Team Latinx argues that Spanish’s gendered structure does not take into account people who identify as non-binary and is therefore insufficient. Solution? Spanish better get ready for a big makeover if it wants to keep up and respect societal changes. If the times are a-changing, why shouldn’t language follow suit as well?

Team Latino argues that Spanish should stay just the way it is given the very nature of it is gendered and some of the proposed changes just don’t make any grammatical sense whatsoever, which simply makes them incorrect.

Blas’ comic does a great job of recognizing and explaining both sides while offering some sensible solutions that are fairly reasonable given the more current and visible shifts in identity and how they bring certain linguistic consideration with them.

I believe one of the big challenges of the Latinx/Latino debate lies in the location where this debate is actually taking place: The United States.

You Say Latinx, Terry Blas. As a Puerto Rican (which should signal certain biases and inclinations on this topic here), I often feel that the debate as a whole points more to an American problem than a Latin American one. I can understand how some groups feel that the use of “Latinx” violates the dictates of the Spanish language and that it basically stands as one culture’s imposition on another (American over Latin American), but I can also understand why other groups think the X should be added to the word on the basis of its intention, which is to account and make space for inclusivity. I favor the latter.

My experience has been that this type of discussion is more prevalent in the United States than it is in Latin America, although the latter has had to deal way more with the inherent dominance of the masculine form in Spanish and how that’s led to the development of sexism on a linguistic level in Spanish-speaking countries. I feel this detail is lost or glossed over in many of these discussions.

I don’t want to give the impression everyone in Latin America is okay with Spanish as it is and that it’s the US causing all the raucous. Sexism in Spanish is a problem with centuries of discriminatory tendencies that hold women back over men or even sees them as inferior and out of the norm precisely because we’ve been accustomed to thinking in the male form rather than in other identity forms. This debate is specifically binary rather than all-gender inclusive. Not everyone is fighting the same fight the same way everywhere. I would say Latin America has yet to advance in this regard in the many years it’s been discussed. Because of this, the use of “Latinx” is not as high up in the to-do list outside of the US.

You Say Latinx
You Say Latinx, Terry Blas

Blas’ comic takes this into account, up to a point, but is more interested in proposing a kind of coexistence between all forms. There’s definitely a need for getting Spanish in shape so it can reflect the times and its advancements, but it doesn’t require the death of “Latino/Latina” in the process. You can identify as Latino on a personal level while acknowledging the existence of Latinx and not thinking Spanish is being robbed of its essence. You can identify as Latina just the same, putting forward the female form of identity within the language.
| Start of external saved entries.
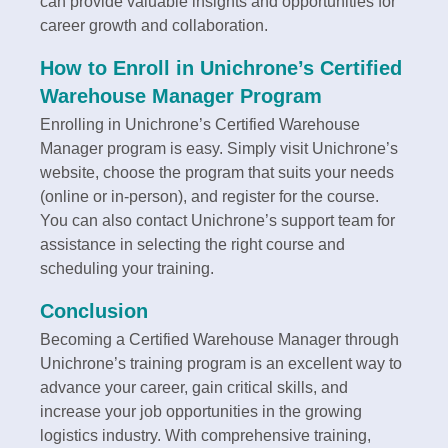
can provide valuable insights and opportunities for
career growth and collaboration.
How to Enroll in Unichrone’s Certified
Warehouse Manager Program
Enrolling in Unichrone’s Certified Warehouse
Manager program is easy. Simply visit Unichrone’s
website, choose the program that suits your needs
(online or in-person), and register for the course.
You can also contact Unichrone’s support team for
assistance in selecting the right course and
scheduling your training.
Conclusion
Becoming a Certified Warehouse Manager through
Unichrone’s training program is an excellent way to
advance your career, gain critical skills, and
increase your job opportunities in the growing
logistics industry. With comprehensive training,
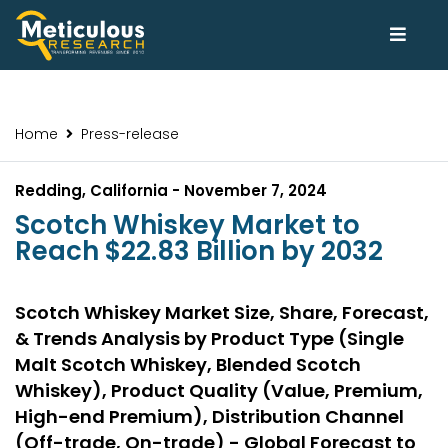
Home
Press-release
Redding, California - November 7, 2024
Scotch Whiskey Market to
Reach $22.83 Billion by 2032
Scotch Whiskey Market Size, Share, Forecast,
& Trends Analysis by Product Type (Single
Malt Scotch Whiskey, Blended Scotch
Whiskey), Product Quality (Value, Premium,
High-end Premium), Distribution Channel
(Off-trade, On-trade) - Global Forecast to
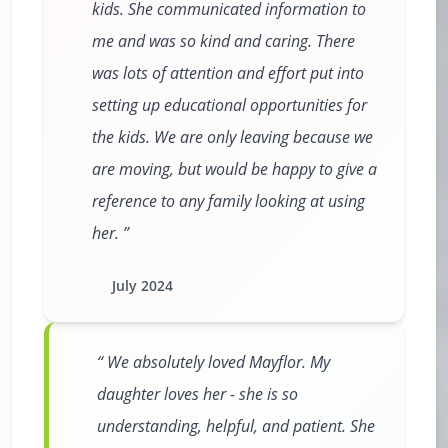
kids. She communicated information to
me and was so kind and caring. There
was lots of attention and effort put into
setting up educational opportunities for
the kids. We are only leaving because we
are moving, but would be happy to give a
reference to any family looking at using
her.
July 2024
We absolutely loved Mayflor. My
daughter loves her - she is so
understanding, helpful, and patient. She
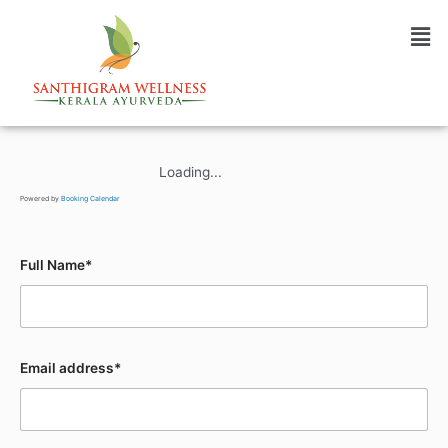
Booking Form
Loading...
Powered by
Booking Calendar
Full Name*
Email address*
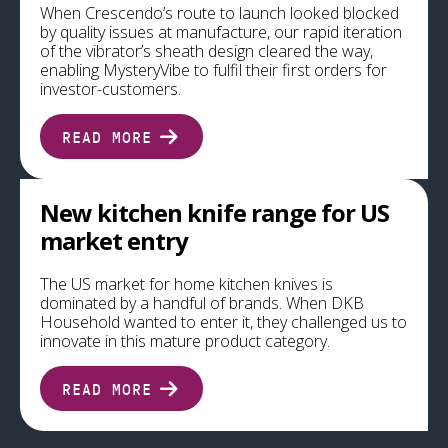
When Crescendo’s route to launch looked blocked
by quality issues at manufacture, our rapid iteration
of the vibrator’s sheath design cleared the way,
enabling MysteryVibe to fulfil their first orders for
investor-customers.
READ MORE
New kitchen knife range for US
market entry
The US market for home kitchen knives is
dominated by a handful of brands. When DKB
Household wanted to enter it, they challenged us to
innovate in this mature product category.
READ MORE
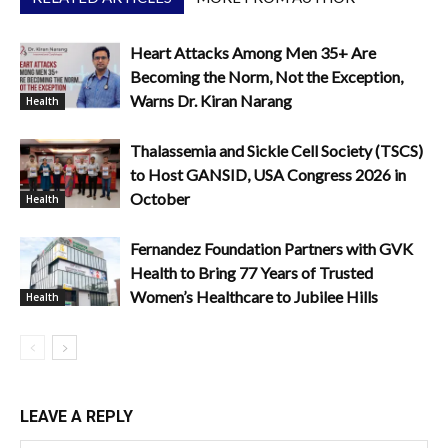
Heart Attacks Among Men 35+ Are
Becoming the Norm, Not the Exception,
Warns Dr. Kiran Narang
Health
Thalassemia and Sickle Cell Society (TSCS)
to Host GANSID, USA Congress 2026 in
October
Health
Fernandez Foundation Partners with GVK
Health to Bring 77 Years of Trusted
Women’s Healthcare to Jubilee Hills
Health
LEAVE A REPLY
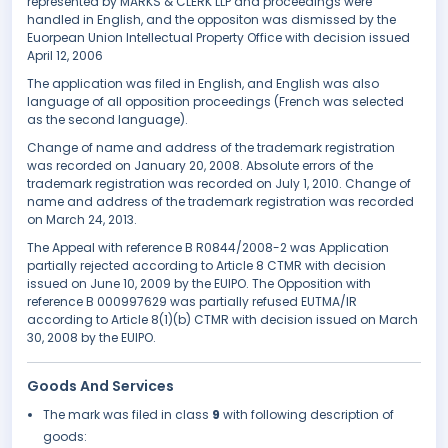
represented by MARKS & CLERK LLP and proceedings were
handled in English, and the oppositon was dismissed by the
Euorpean Union Intellectual Property Office with decision issued
April 12, 2006
The application was filed in English, and English was also
language of all opposition proceedings (French was selected
as the second language).
Change of name and address of the trademark registration
was recorded on January 20, 2008. Absolute errors of the
trademark registration was recorded on July 1, 2010. Change of
name and address of the trademark registration was recorded
on March 24, 2013.
The Appeal with reference B R0844/2008-2 was Application
partially rejected according to Article 8 CTMR with decision
issued on June 10, 2009 by the EUIPO. The Opposition with
reference B 000997629 was partially refused EUTMA/IR
according to Article 8(1)(b) CTMR with decision issued on March
30, 2008 by the EUIPO.
Goods And Services
The mark was filed in class
9
with following description of
goods:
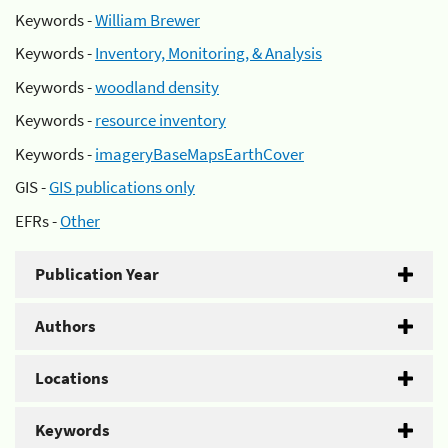
Keywords -
William Brewer
Keywords -
Inventory, Monitoring, & Analysis
Keywords -
woodland density
Keywords -
resource inventory
Keywords -
imageryBaseMapsEarthCover
GIS -
GIS publications only
EFRs -
Other
Publication Year
Authors
Locations
Keywords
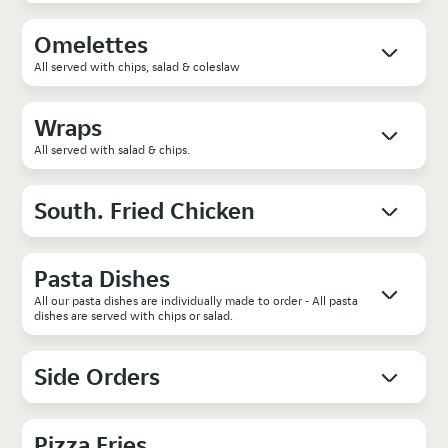
Omelettes
All served with chips, salad & coleslaw
Wraps
All served with salad & chips.
South. Fried Chicken
Pasta Dishes
All our pasta dishes are individually made to order - All pasta
dishes are served with chips or salad.
Side Orders
Pizza Fries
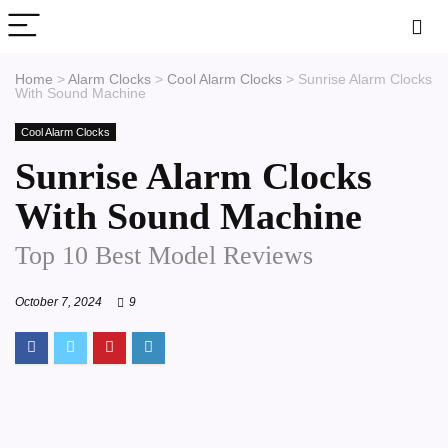
Home
>
Alarm Clocks
>
Cool Alarm Clocks
>
Sunrise Alarm Clocks
With Sound Machine
Cool Alarm Clocks
Sunrise Alarm Clocks
With Sound Machine
Top 10 Best Model Reviews
October 7, 2024
9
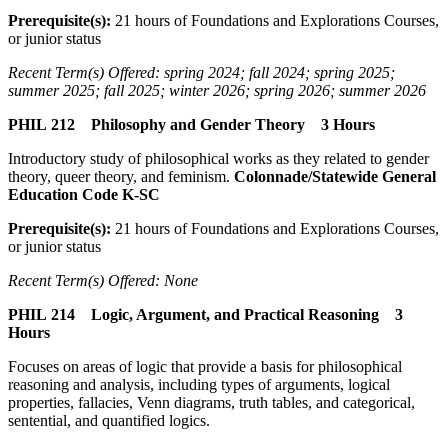
Prerequisite(s):
21 hours of Foundations and Explorations Courses,
or junior status
Recent Term(s) Offered: spring 2024; fall 2024; spring 2025;
summer 2025; fall 2025; winter 2026; spring 2026; summer 2026
PHIL 212 Philosophy and Gender Theory 3 Hours
Introductory study of philosophical works as they related to gender
theory, queer theory, and feminism.
Colonnade/Statewide General
Education Code K-SC
Prerequisite(s):
21 hours of Foundations and Explorations Courses,
or junior status
Recent Term(s) Offered: None
PHIL 214 Logic, Argument, and Practical Reasoning 3
Hours
Focuses on areas of logic that provide a basis for philosophical
reasoning and analysis, including types of arguments, logical
properties, fallacies, Venn diagrams, truth tables, and categorical,
sentential, and quantified logics.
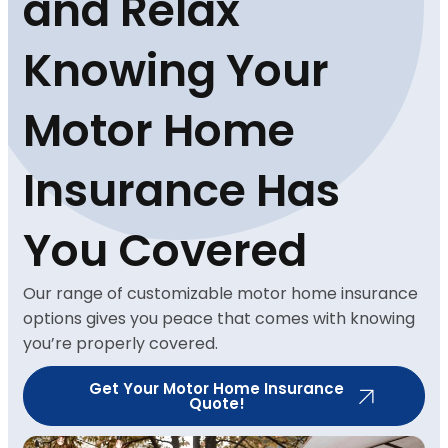
and Relax
Knowing Your
Motor Home
Insurance Has
You Covered
Our range of customizable motor home insurance
options gives you peace that comes with knowing
you’re properly covered.
Get Your Motor Home Insurance
Quote!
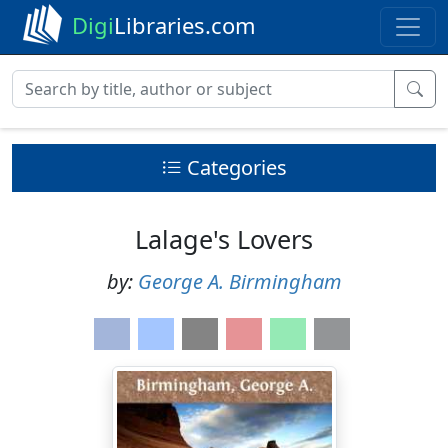
Digi
Libraries.com
Categories
Lalage's Lovers
by:
George A. Birmingham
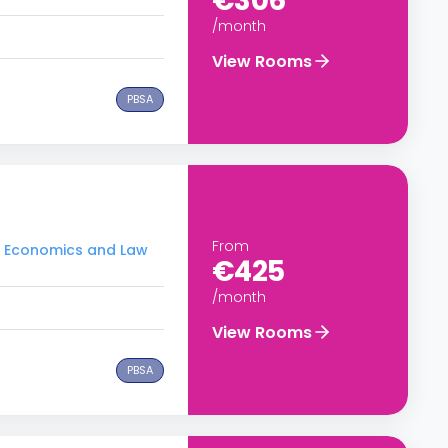
€306
/month
View Rooms
PBSA
From
of Economics and Law
€425
/month
View Rooms
PBSA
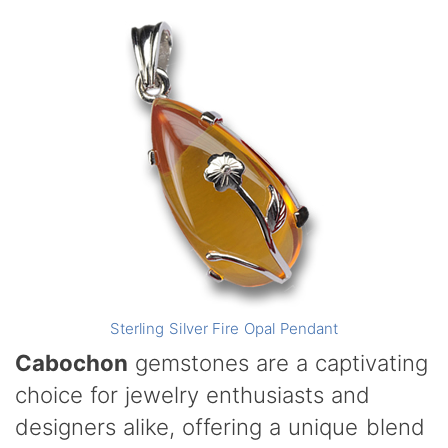
Sterling Silver Fire Opal Pendant
Cabochon
gemstones are a captivating
choice for jewelry enthusiasts and
designers alike, offering a unique blend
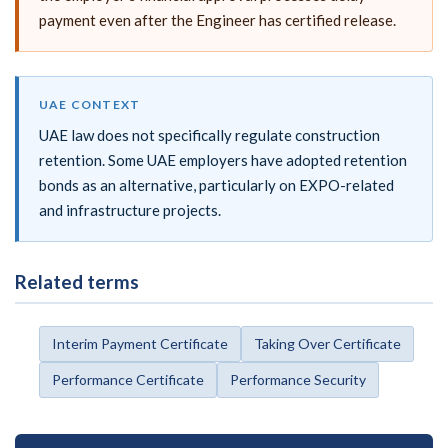
payment even after the Engineer has certified release.
UAE CONTEXT
UAE law does not specifically regulate construction
retention. Some UAE employers have adopted retention
bonds as an alternative, particularly on EXPO-related
and infrastructure projects.
Related terms
Interim Payment Certificate
Taking Over Certificate
Performance Certificate
Performance Security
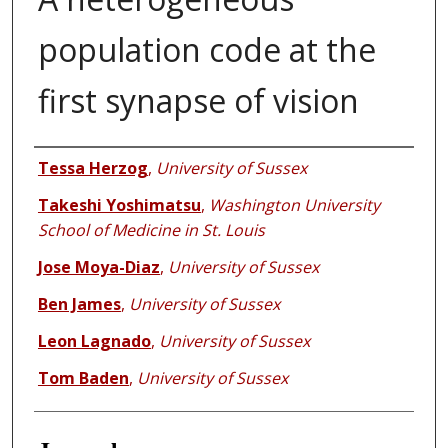
population code at the
first synapse of vision
Authors
Tessa Herzog
,
University of Sussex
Takeshi Yoshimatsu
,
Washington University
School of Medicine in St. Louis
Jose Moya-Diaz
,
University of Sussex
Ben James
,
University of Sussex
Leon Lagnado
,
University of Sussex
Tom Baden
,
University of Sussex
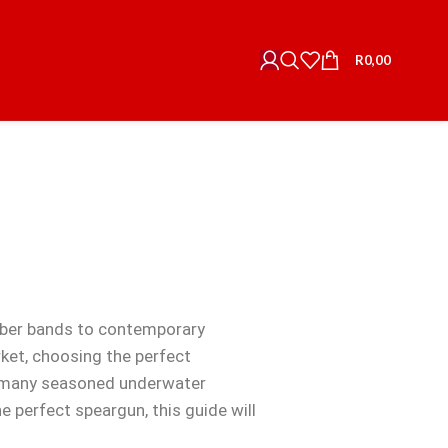
R
0,00
bber bands to contemporary
ket, choosing the perfect
s, many seasoned underwater
 perfect speargun, this guide will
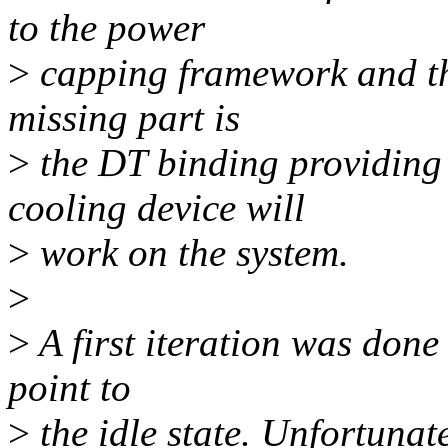
to the power
>
capping framework and th
missing part is
>
the DT binding providing 
cooling device will
>
work on the system.
>
>
A first iteration was done
point to
>
the idle state. Unfortunat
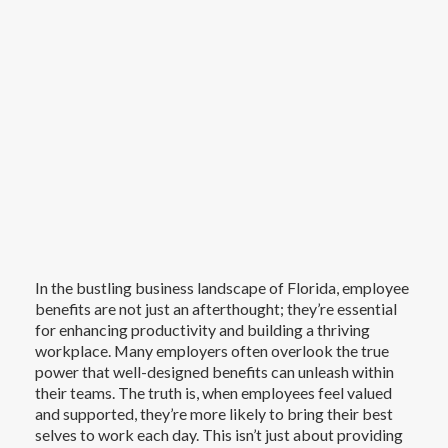
In the bustling business landscape of Florida, employee
benefits are not just an afterthought; they’re essential
for enhancing productivity and building a thriving
workplace. Many employers often overlook the true
power that well-designed benefits can unleash within
their teams. The truth is, when employees feel valued
and supported, they’re more likely to bring their best
selves to work each day. This isn’t just about providing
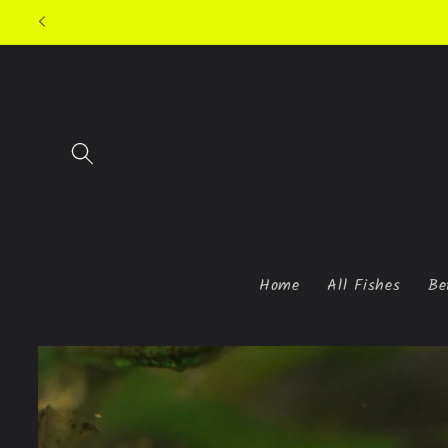
Skip to
content
Home
All Fishes
Be
Skip to
product
information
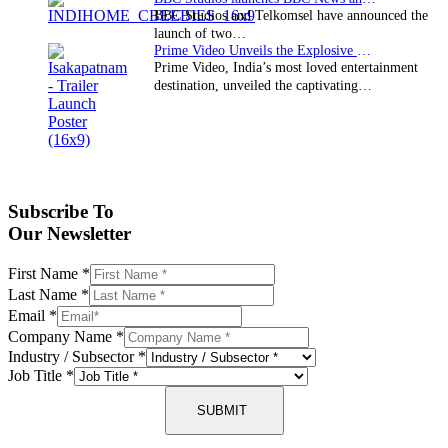
BBC Studios and Telkomsel have announced the
launch of two…
Prime Video Unveils the Explosive Trailer for Isakapatnam
Prime Video, India’s most loved entertainment
destination, unveiled the captivating…
Subscribe To
Our Newsletter
First Name
*
Last Name
*
Email
*
Company Name
*
Industry / Subsector
*
Job Title
*
SUBMIT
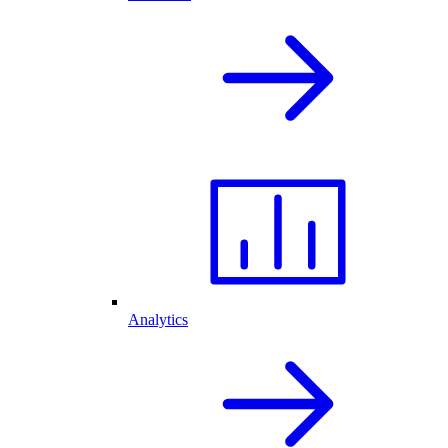
Analytics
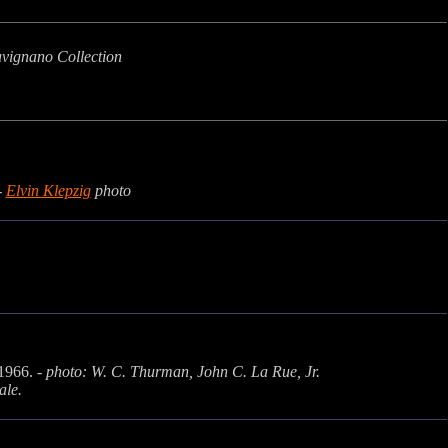
avignano Collection
-
Elvin Klepzig
photo
 1966. -
photo: W. C. Thurman, John C. La Rue, Jr.
ale.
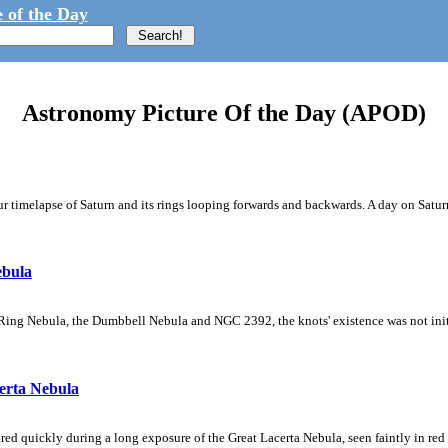
 of the Day
Astronomy Picture Of the Day (APOD)
 timelapse of Saturn and its rings looping forwards and backwards. A day on Saturn
ebula
Ring Nebula, the Dumbbell Nebula and NGC 2392, the knots' existence was not initial
erta Nebula
ed quickly during a long exposure of the Great Lacerta Nebula, seen faintly in red 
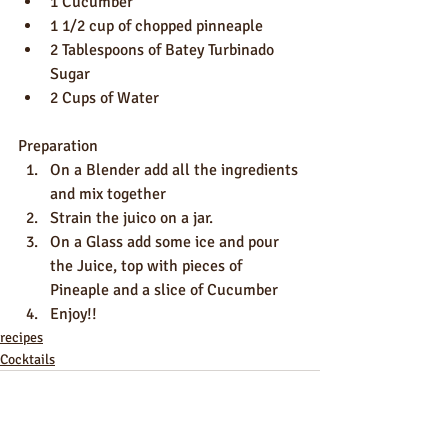
1 Cucumber
1 1/2 cup of chopped pinneaple
2 Tablespoons of Batey Turbinado 
Sugar
2 Cups of Water
Preparation
On a Blender add all the ingredients 
and mix together
Strain the juico on a jar.
On a Glass add some ice and pour 
the Juice, top with pieces of 
Pineaple and a slice of Cucumber
Enjoy!!
recipes
Cocktails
Perhaps I colored my reading of Blas’ comic with my own thought on the matter a bit much, but I think the comic argues that identifying as Latino doesn’t mean you can’t use “Latinx” or accept you can fall under it as well, much in the same way identifying as female doesn’t prohibit the person from using the “they/them” pronouns in social interactions. On the bigger social stage, inclusivity should take precedence. On a personal level, your identity remains yours and it shouldn’t feel threatened if someone adds an X when referring to the entire group.